Element X also is geared up for powerusers (e.g. as project lead, I consider myself a poweruser) and i've been absolutely loving it as my daily driver for the last few months on mobile. For instance, my account is in around 4,000 chatrooms, and Element iOS was taking ~10s to launch and sync, and could easily take minutes to sync in the morning (heaven forbid the app was offline for more than overnight). Meanwhile, Element X launches in around 100ms, no matter how long it's been offline, and syncs in around a second.
The model that we're going for is similar to iOS or macOS: something which is incredibly simple for normal users, but can also scale up seamlessly for crazy powerusers.

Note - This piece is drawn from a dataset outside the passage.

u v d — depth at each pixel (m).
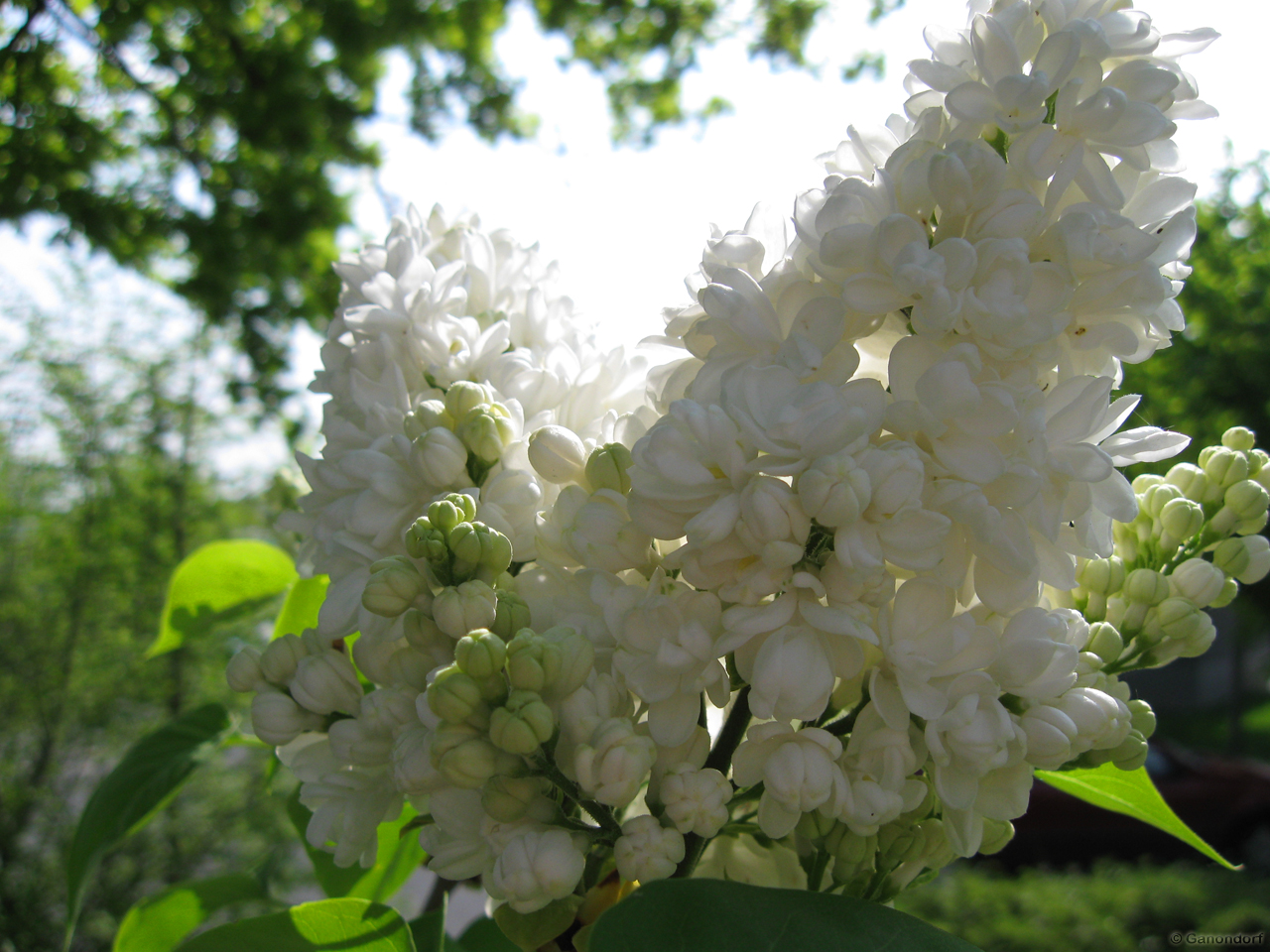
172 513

In terms of specific poweruser features: I suspect the strategy will be to see if we can provide the same end result without actually adding the feature - and failing that, add the feature very strategically via progressive disclosure... or perhaps not at all, and rely on other Matrix apps to pick it up.
The intention is to fairly rapidly replace regular Element on mobile with Element X, eitherway.
I'm really glad you're aware and trying to get in control of the UX paper cuts that sum up quickly.
Telegram has been adding a ton of features during the last 5 years, all while keeping the core experience pretty much the same (fast and seamless). Whatsapp is also doing this.
With some UX Design chops, you should be able to do it.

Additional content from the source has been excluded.